* Provided information
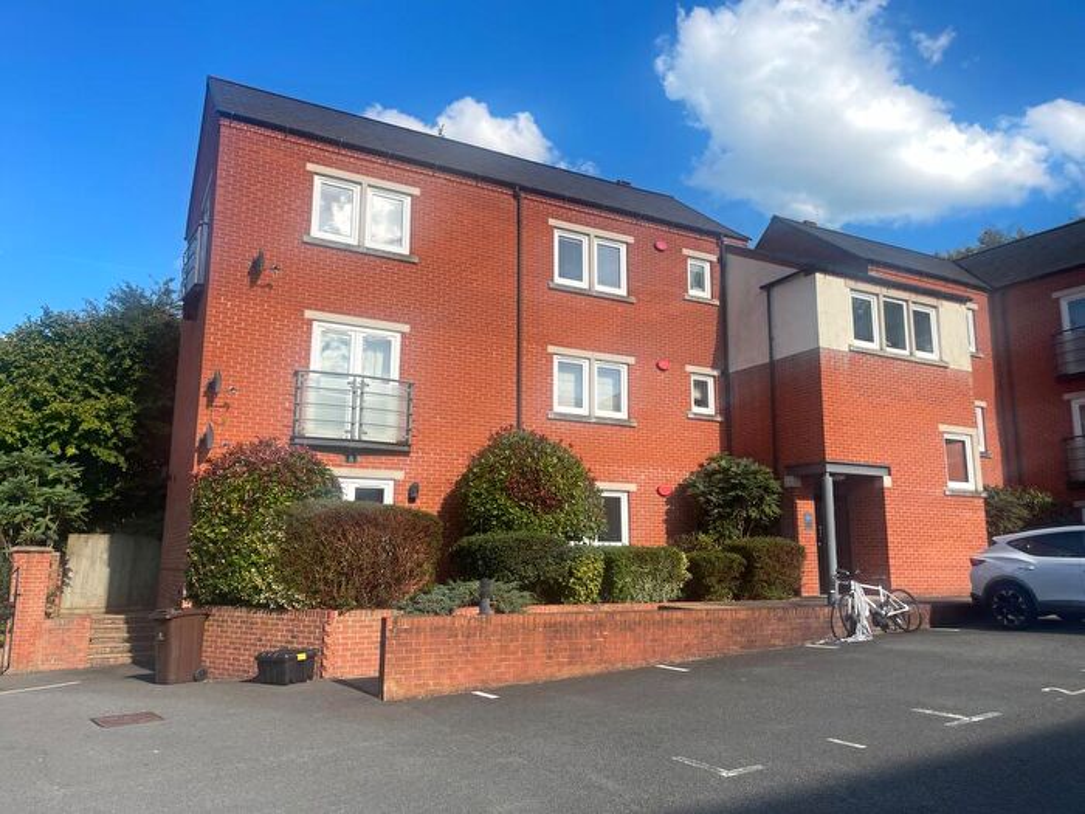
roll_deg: -0.7
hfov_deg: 69.4
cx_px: 542
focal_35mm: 25
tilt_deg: +9.2
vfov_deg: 54.9
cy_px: 407
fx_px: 784
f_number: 1.6
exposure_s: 1/2387
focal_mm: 5.1
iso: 32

* The problem
Leave the pictures out and reproduce all of the records exactly.

* Expected output
roll_deg: -0.7
hfov_deg: 69.4
cx_px: 542
focal_35mm: 25
tilt_deg: +9.2
vfov_deg: 54.9
cy_px: 407
fx_px: 784
f_number: 1.6
exposure_s: 1/2387
focal_mm: 5.1
iso: 32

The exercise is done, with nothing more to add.